La víspera se había hecho el registro del piso de Flip, del que Costello tenía llaves. A él le habían llamado a su piso a las diez de la noche: Trist le preguntaba si sabía algo de Flip, que tendría que haber salido hacia Shapiro's y no había llegado.
– Contigo no está, ¿verdad?
– En mí sería en el último en quien habría pensado -replicó Costello dolido.
– He oído que os habíais enfadado. ¿Por qué ha sido esta vez?
Trist se lo preguntó en tono dubitativo, un tanto en broma. Costello no contestó. Cortó la comunicación y llamó al móvil de Flip y, al saltarle el contestador, le dejó un mensaje para que le llamase. La policía había escuchado la grabación para detectar posibles indicios de falsedad en cada palabra, o frase. Trist volvió a llamar a Costello a medianoche; habían ido al piso de Flip y, como no estaba, preguntaron a otros amigos, pero nadie sabía nada. Aguardaron allí hasta que Costello llegó y abrió, pero en el piso no había ni rastro de Flip.

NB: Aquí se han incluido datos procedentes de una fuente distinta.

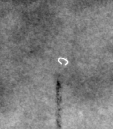
Cropped region of a digitized screen-film mammogram centred on a radiologist-marked abnormality; right breast; CC view; BI-RADS breast density category 3 (scale 1–4).
Calcifications, morphology round and regular / lucent centered; BI-RADS assessment category 2; benign; no additional work-up was recommended (benign without callback).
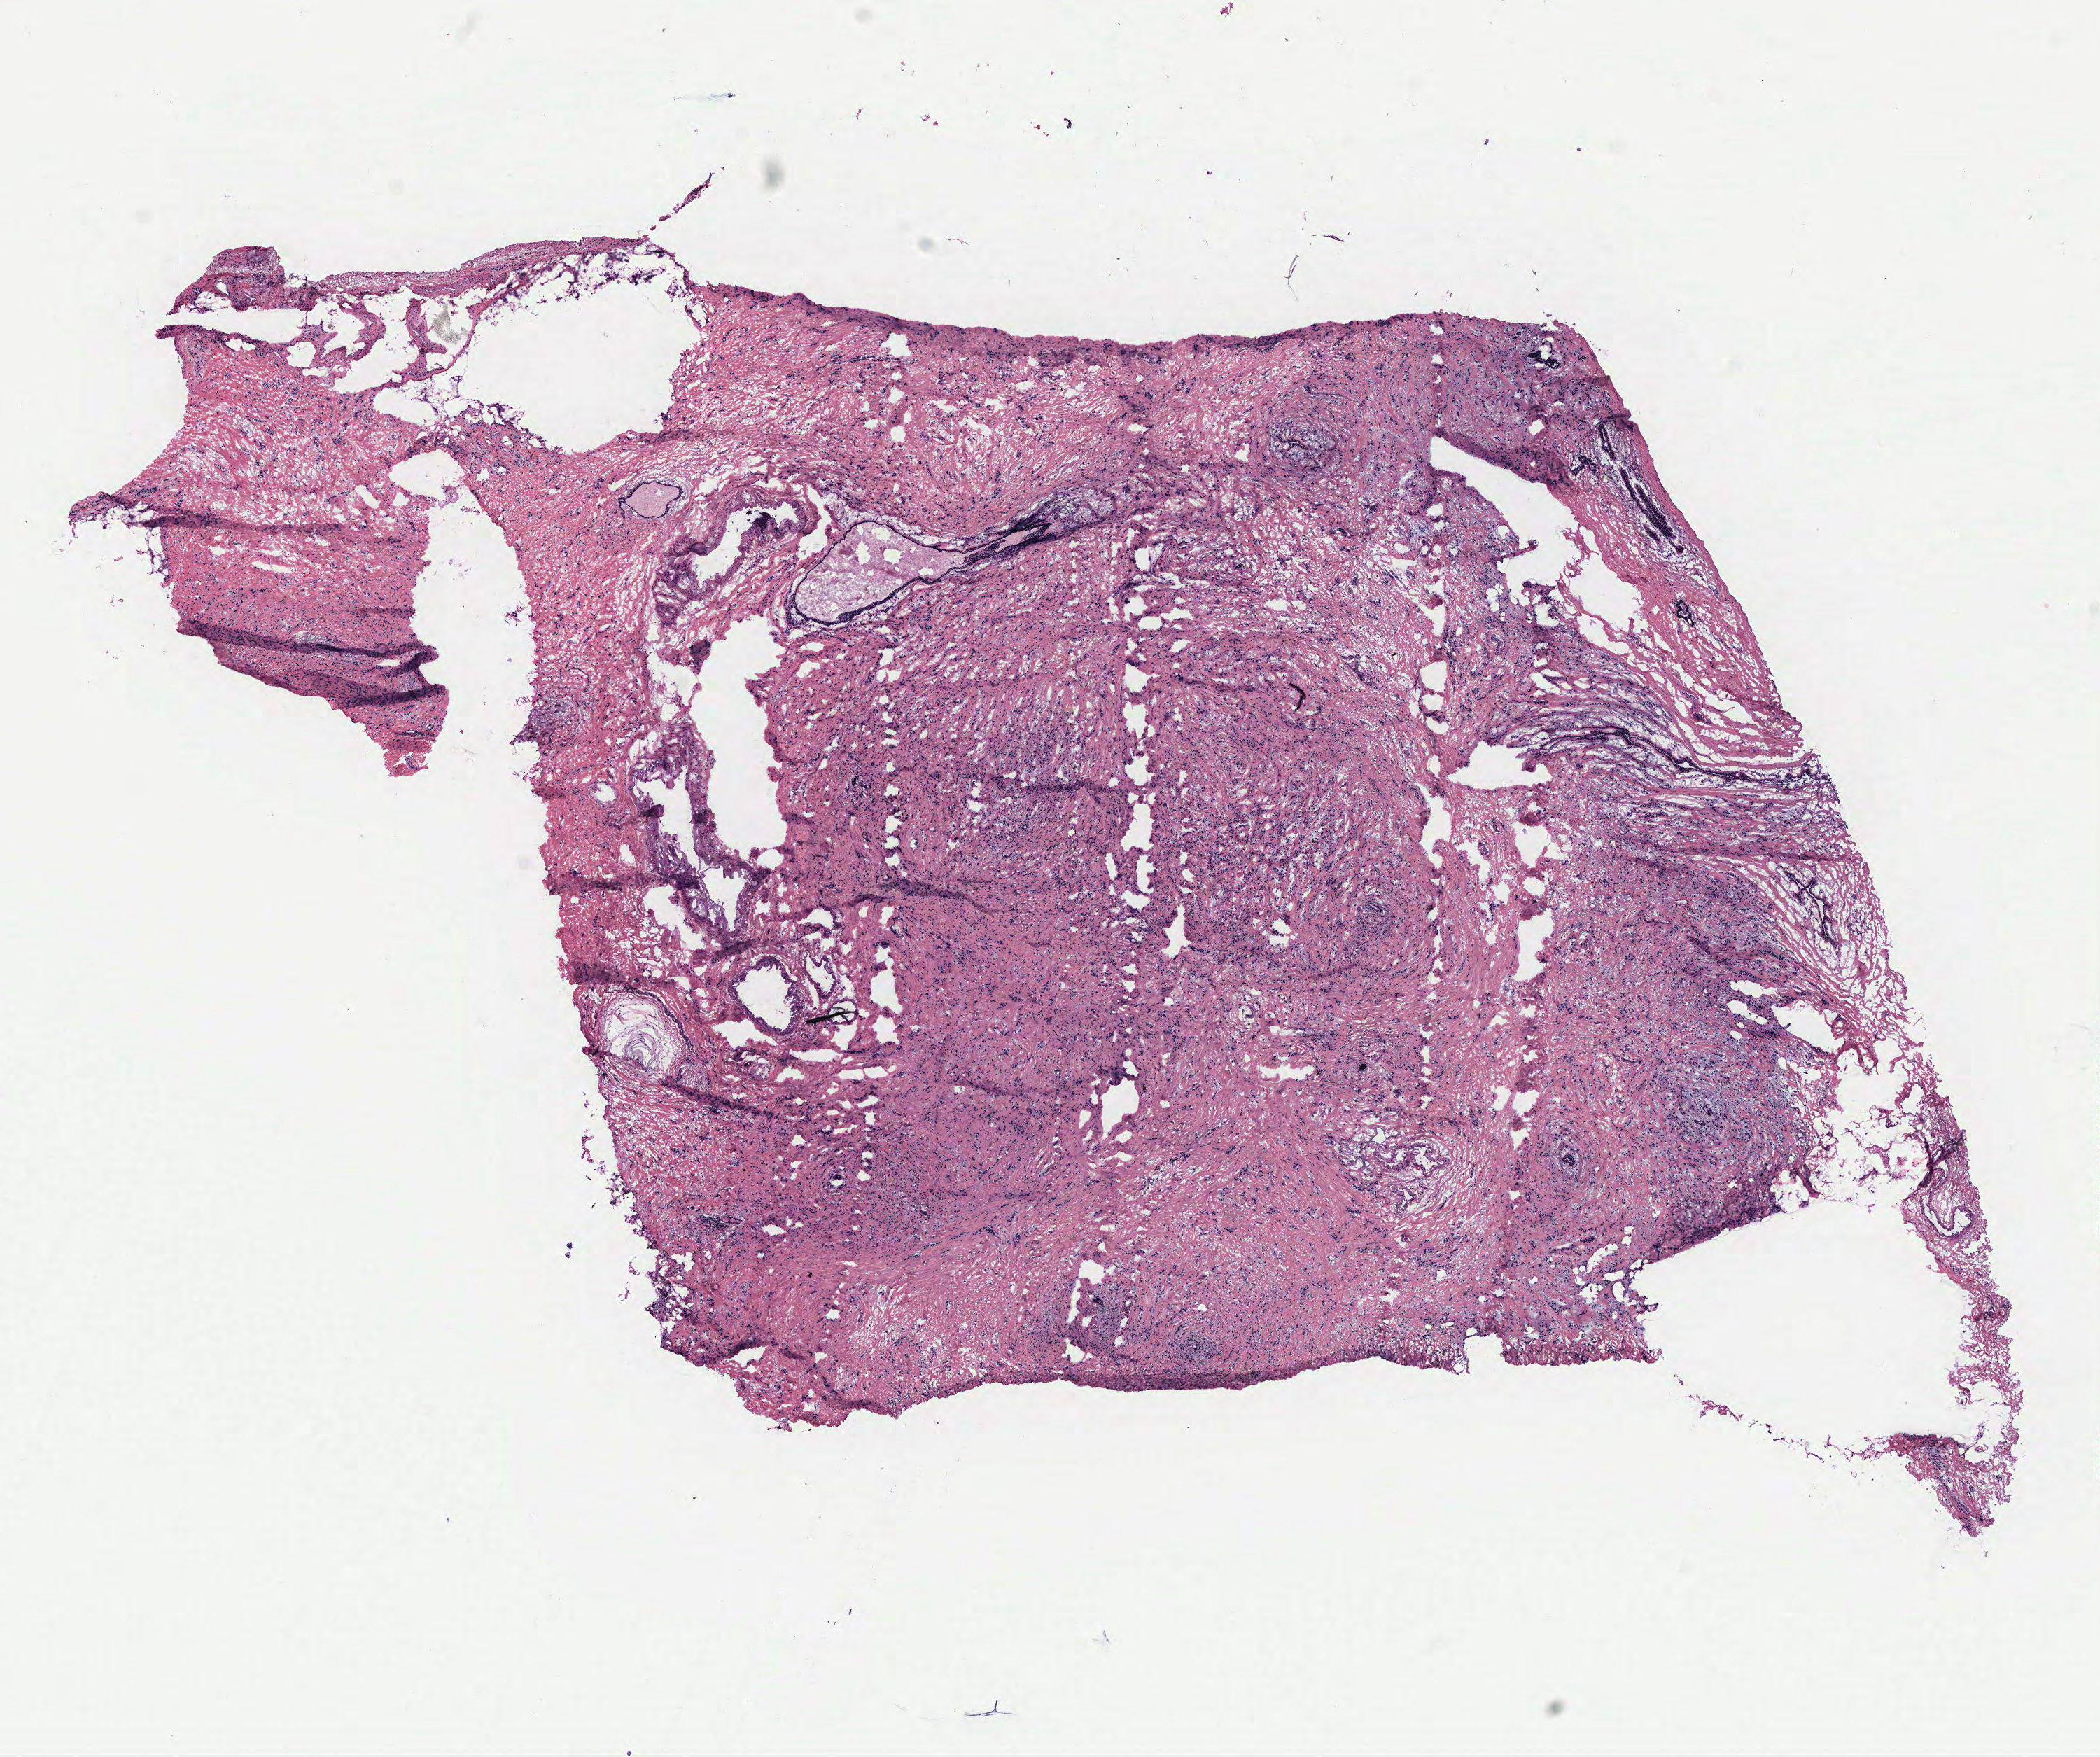
Digitized Hematoxylin and eosin (H&E) stained tissue section (whole slide), a low-resolution overview of the entire scanned area, about 12.0 x 10.0 mm (slide scanned at 40x); breast, tissue type not recorded. 63-year-old female patient.
Patient diagnosis: Infiltrating lobular carcinoma, NOS.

Todos pensaron que este caso pertenecía a la categoría de lo que la policía denomina «persona desaparecida», pero decidieron esperar a la mañana siguiente para avisar a casa de la madre de Flip en Lothian este. La señora Balfour marcó inmediatamente el 999. La mujer consideró que la centralita de la policía se la había sacado de encima, y llamó a su esposo al despacho de Londres. John Balfour era el socio mayoritario de un banco privado y, aunque el jefe de policía de Lothian y Borders no era cliente suyo, lo cierto es que al cabo de una hora ya había agentes asignados al caso por orden superior de la Casa Grande, es decir, de la Jefatura Central de Policía de Fettes Avenue.
David Costello abrió el piso a los dos agentes de Investigación Criminal. Todo estaba en orden y no encontraron indicio alguno del posible destino de Philippa Balfour. Era un piso precioso, con el suelo de madera natural y paredes recién pintadas. El salón era amplio, con dos balcones, y había dos dormitorios, uno de ellos transformado en estudio. La cocina moderna era más pequeña que el cuarto de baño, recubierto de madera de pino. En el dormitorio había muchas pertenencias de Costello y su ropa estaba apilada en una silla con libros, discos compactos y una bolsa de ropa sucia encima.